■ Document text:
Skip to main content

File dependency graph evaluator.

Project description

# Python Dagger - The File Dependency Graph Engine

![Banner image](banner.png "Dagger graphs.")

Overview
--------
[Dagger](http://sourceforge.net/projects/pythondagger) evaluates file dependencies in a directed-acyclic-graph (DAG)
like GNU make, but timestamps or hashes can be enabled per-file.
This allows you to use fast timestamp comparisons with large files,
and hashing on small files. When hashing is used, it's stored in a
simple 2 column text file with filename,hash per line or in a sqlite
database. Dagger can be used as a building block for a larger build
system.

Dagger is written in Python to make it portable and extensible. It's
graph evaluation engine is non-recursive, so it can handle very deep
dependency paths. A benchmark tool (see below) is available to test and visualize
complex graphs.

■ What the task requires: Please pick up the Python Dagger project description above where it stops and keep writing it.

■ Stored data:
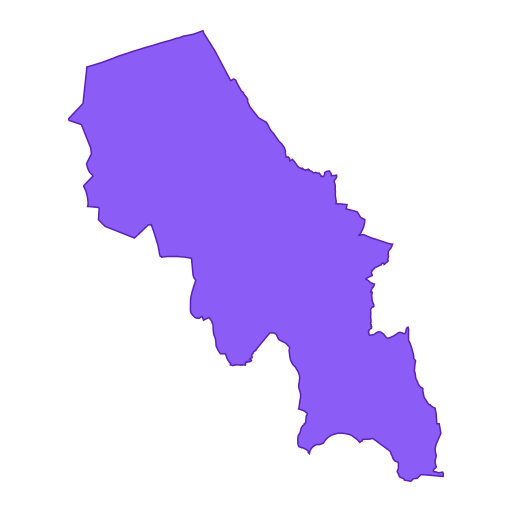 outline of 5e Arrondissement, Analamanga, Madagascar
{"feature_id": "10022922B36895306051586", "entity_name": "5e Arrondissement", "entity_type": "district", "adm_level": 2, "iso_a3": "MDG", "parent_name": "Madagascar", "parent_adm1": "Analamanga", "projection": "robinson", "projection_center": [47.548, -18.883], "detail": "fine", "context": "isolated", "style": "filled", "palette": "violet", "viewbox_px": 512, "rotation_deg": 0, "n_neighbors": 0, "source": "geoboundaries", "source_scale": "gbopen_adm2", "svg_char_len": 6070}
<svg xmlns="http://www.w3.org/2000/svg" viewBox="0 0 512 512"><path d="M443.1,476.5L443.4,473.6L442.6,472.1L438.8,472.7L437.8,472.6L436.5,472.0L433.5,471.6L433.5,470.4L433.9,469.1L435.6,468.0L436.3,467.0L435.2,463.0L435.3,459.9L436.2,456.2L436.2,455.0L435.4,452.2L435.1,449.0L435.7,446.0L436.4,443.6L440.9,433.4L439.2,423.7L436.8,423.7L436.2,414.0L435.4,410.2L435.1,408.1L433.7,407.6L432.4,406.8L430.8,405.6L430.1,404.7L428.7,404.3L427.5,402.6L425.3,399.1L424.7,398.4L423.9,396.5L422.9,391.0L422.8,389.9L422.9,388.6L421.4,387.4L420.7,387.2L420.1,386.7L418.0,383.7L417.6,382.0L416.2,379.4L415.7,377.8L415.2,373.4L414.6,371.5L414.3,371.3L415.1,362.9L415.6,361.4L415.4,360.5L413.6,358.2L413.7,356.1L413.3,353.7L412.3,350.6L411.7,348.0L410.3,343.9L409.6,342.1L408.7,340.9L408.5,338.1L408.6,329.1L408.2,327.5L408.0,327.1L407.1,327.7L406.3,329.1L405.8,332.2L405.1,333.4L404.5,333.7L400.1,332.3L398.8,332.5L393.8,335.9L389.6,337.8L388.0,338.2L387.6,338.2L386.5,337.8L383.8,334.3L381.5,332.5L380.4,332.0L378.9,331.8L377.9,332.0L376.7,332.5L374.0,334.5L369.5,335.3L368.9,333.6L368.4,331.2L368.6,330.9L369.0,330.8L369.1,330.2L370.2,328.8L371.4,328.4L371.6,326.9L371.6,326.7L371.2,326.7L371.3,324.8L370.8,324.3L370.6,322.8L370.9,322.6L371.0,320.5L370.6,316.9L370.8,314.0L370.6,309.8L370.8,308.9L372.5,306.8L373.5,306.9L373.9,306.3L373.8,304.8L372.9,302.6L372.1,300.1L372.0,297.5L371.5,295.4L372.1,293.9L372.2,292.2L370.6,292.1L372.5,287.3L373.0,287.4L373.6,286.4L374.3,284.7L374.4,284.0L373.6,284.0L370.0,282.2L369.1,281.2L366.9,279.6L366.1,279.5L365.9,279.1L366.6,278.3L367.7,277.6L370.6,276.2L371.5,276.0L372.3,275.4L371.9,274.0L371.2,272.7L371.9,271.2L372.6,270.1L375.0,267.7L381.2,264.8L381.5,264.4L381.6,263.7L382.2,263.5L382.9,263.0L383.6,263.0L384.1,264.5L388.2,261.0L388.0,260.5L388.0,259.2L387.5,258.7L387.9,258.2L388.5,256.7L388.2,253.1L388.3,251.5L388.9,250.5L390.6,248.6L391.8,246.3L391.9,245.5L392.3,245.0L392.6,244.2L391.6,244.2L387.9,243.3L375.3,239.1L371.9,238.1L363.7,234.7L361.7,234.6L360.1,235.2L359.0,235.3L360.9,232.7L362.3,230.0L363.6,227.0L364.6,222.9L364.8,219.5L361.0,217.6L360.3,217.0L357.5,212.2L357.0,211.8L355.5,211.3L346.1,208.8L347.0,204.6L340.0,203.9L336.1,203.8L336.2,201.4L335.3,195.7L335.4,191.1L335.2,189.2L335.3,185.3L334.0,181.0L336.3,177.8L336.7,176.6L336.5,175.1L334.5,175.5L331.6,175.7L330.9,173.2L329.3,170.9L326.5,171.4L324.6,172.6L324.6,173.9L324.2,175.7L322.4,176.8L321.7,176.1L321.0,176.3L320.8,175.3L319.4,173.2L317.3,173.0L315.8,172.4L313.5,173.0L311.5,171.2L310.1,170.9L309.6,170.4L309.5,169.9L308.3,169.2L308.2,169.6L307.9,169.5L307.7,169.9L306.0,169.8L305.9,170.3L305.3,170.2L304.5,169.9L302.3,168.2L302.0,169.0L300.5,168.1L299.4,167.7L298.3,166.9L297.2,165.6L294.7,161.9L292.4,159.4L289.8,160.9L289.6,158.6L288.5,157.2L287.9,156.8L286.2,157.3L285.5,154.2L285.4,151.0L284.4,147.7L281.9,144.1L279.1,141.4L273.3,133.2L271.5,131.3L270.5,129.9L269.8,128.8L267.4,123.8L266.1,122.1L258.6,117.9L249.7,106.5L247.6,101.5L247.8,99.5L246.5,97.5L243.8,93.9L243.5,92.7L241.2,90.8L236.9,82.9L235.8,80.3L234.4,79.2L233.3,79.1L232.5,79.4L231.8,80.2L230.7,80.7L214.7,50.5L203.7,33.1L203.0,30.7L193.5,34.2L186.1,35.7L183.7,36.0L178.5,38.0L175.9,38.4L171.5,40.0L161.5,42.7L152.4,45.6L146.3,47.2L133.8,51.1L117.9,56.3L111.5,58.9L100.2,63.0L86.8,67.0L86.7,69.3L83.0,103.5L68.6,118.7L69.1,120.4L81.4,124.6L90.7,147.9L91.4,153.8L86.5,163.8L87.6,168.0L89.0,171.2L89.6,172.2L92.7,175.4L92.9,176.2L84.3,185.0L83.9,185.5L83.8,186.6L86.0,191.3L87.0,195.0L87.6,198.1L88.1,202.5L88.1,204.1L87.6,206.6L89.8,206.6L94.4,207.1L96.5,207.2L98.6,207.6L99.1,208.1L99.2,209.0L98.9,212.3L98.8,215.5L98.4,219.7L105.1,226.4L134.5,238.0L148.4,224.8L150.4,224.9L151.3,224.6L154.0,232.4L158.1,245.8L159.6,254.2L160.3,256.4L161.4,256.6L161.6,257.2L163.5,256.9L167.8,256.5L177.4,256.5L184.6,257.1L191.5,258.3L193.0,274.6L193.5,276.7L194.1,278.0L195.8,280.2L193.9,285.9L192.0,292.2L190.8,297.6L190.5,300.2L190.4,310.2L190.5,311.2L190.9,312.5L191.6,313.9L194.7,317.3L196.6,318.1L198.5,318.4L199.6,318.0L202.0,316.4L202.5,317.2L203.5,320.2L208.9,317.5L210.3,319.2L211.7,321.4L213.1,325.4L213.1,328.9L213.7,334.3L215.3,338.3L215.5,339.6L215.8,341.5L216.1,346.0L218.1,350.3L220.3,353.7L224.1,353.9L225.1,353.6L225.5,354.0L227.3,359.1L229.2,362.0L230.5,363.3L230.6,363.6L230.3,364.9L231.0,364.9L232.5,365.6L235.3,365.0L235.6,364.5L236.0,364.8L237.6,364.9L242.3,365.1L242.3,364.8L244.1,364.9L245.3,365.2L245.5,364.7L245.7,362.4L247.0,362.2L247.0,361.8L247.4,361.7L247.3,362.0L249.0,361.8L249.3,361.4L249.5,361.7L250.6,361.4L251.5,360.7L250.8,359.4L249.9,359.0L251.4,357.8L252.1,357.7L251.8,354.5L253.1,353.3L253.4,352.0L255.8,350.5L256.1,349.5L269.9,332.8L273.9,333.0L274.5,333.2L276.0,334.2L276.6,335.0L277.9,338.1L279.1,339.9L285.1,342.8L286.6,343.9L287.5,345.1L288.9,346.4L289.6,347.4L289.1,350.6L289.8,356.5L290.4,359.5L291.8,362.8L293.1,364.8L295.1,366.8L296.9,369.6L298.2,372.0L299.0,374.0L299.5,375.9L299.7,377.3L299.6,378.8L299.4,379.9L299.3,381.7L298.8,384.0L298.7,387.2L300.4,393.1L300.6,394.3L300.6,397.3L299.9,400.8L298.9,408.3L298.5,408.9L303.2,410.5L305.0,411.6L307.4,413.5L307.3,414.3L306.2,416.1L305.7,422.7L304.3,423.6L304.4,424.4L302.7,425.7L301.7,427.2L301.1,428.5L300.1,432.5L299.8,433.4L298.4,435.1L298.0,436.8L297.8,438.9L297.9,443.6L298.3,445.3L299.0,446.8L301.1,447.4L301.5,447.8L302.2,447.6L304.8,448.7L306.9,449.9L308.1,451.0L308.3,452.6L309.4,453.7L309.7,451.7L310.6,449.6L311.9,447.8L313.5,446.3L316.3,444.6L319.6,444.6L323.4,443.1L325.4,440.1L327.6,437.8L328.9,436.8L331.5,435.1L334.9,434.0L337.9,433.2L342.4,433.2L345.2,433.6L349.3,434.4L351.9,435.6L355.9,438.5L357.8,440.1L359.7,442.4L361.9,441.0L362.3,440.7L362.6,439.4L369.8,439.1L372.9,438.5L390.2,451.3L391.0,453.8L392.1,455.9L393.0,458.6L394.0,460.0L395.1,461.1L397.9,462.2L398.4,463.2L398.4,468.5L397.2,471.0L397.3,472.0L398.1,473.3L399.3,476.3L400.1,477.3L403.4,478.6L403.9,479.0L404.3,480.0L405.4,480.3L408.5,480.7L410.2,481.3L410.7,481.2L411.3,481.0L412.8,479.2L413.7,478.7L416.8,478.4L417.6,478.0L420.7,474.7L424.9,474.8L443.1,476.5Z" fill="#8b5cf6" stroke="#5b21b6" stroke-width="1.5"/></svg>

■ Task result:
Features
--------
- Dependency based on modified time or hash (md5) for individual or all files.
- Force individual files as stale or uptodate.
- All paths computation for every node and discovery order.
- Written in pure Python to be platform agnostic.
- Non-recursive graph algorithm.
- Hash database in text or sqlite file.
- Graphviz dot file export that colors stale file nodes.

Quick Example
-------------
import dagger

dag = dagger.dagger()
dag.add('1', ['2','3'])
dag.add('3', ['4','5'])
dag.add('6', ['3','7'])

# Force this node to be old, and all dependent parents.
dag.stale('4') # You can force "freshness" with dag.stale(name, 0).
dag.run()
dag.dot('example.dot')

![Example image](dot.png "Example of dot export with color enabled.")

__example.dot__ visualized with kgraphviewer. Old/stale nodes are colored in red by dagger.

Download
--------
[Source code](http://sourceforge.net/projects/pythondagger/files/)

Testing
-------
make test

Installation
------------
sudo python setup.py install

Benchmarking
------------
There is a helper script in `bench/` to help you see how fast dagger can be.
You can specify how many children and depth the mock graph should use.

# Small trees visualized with dot.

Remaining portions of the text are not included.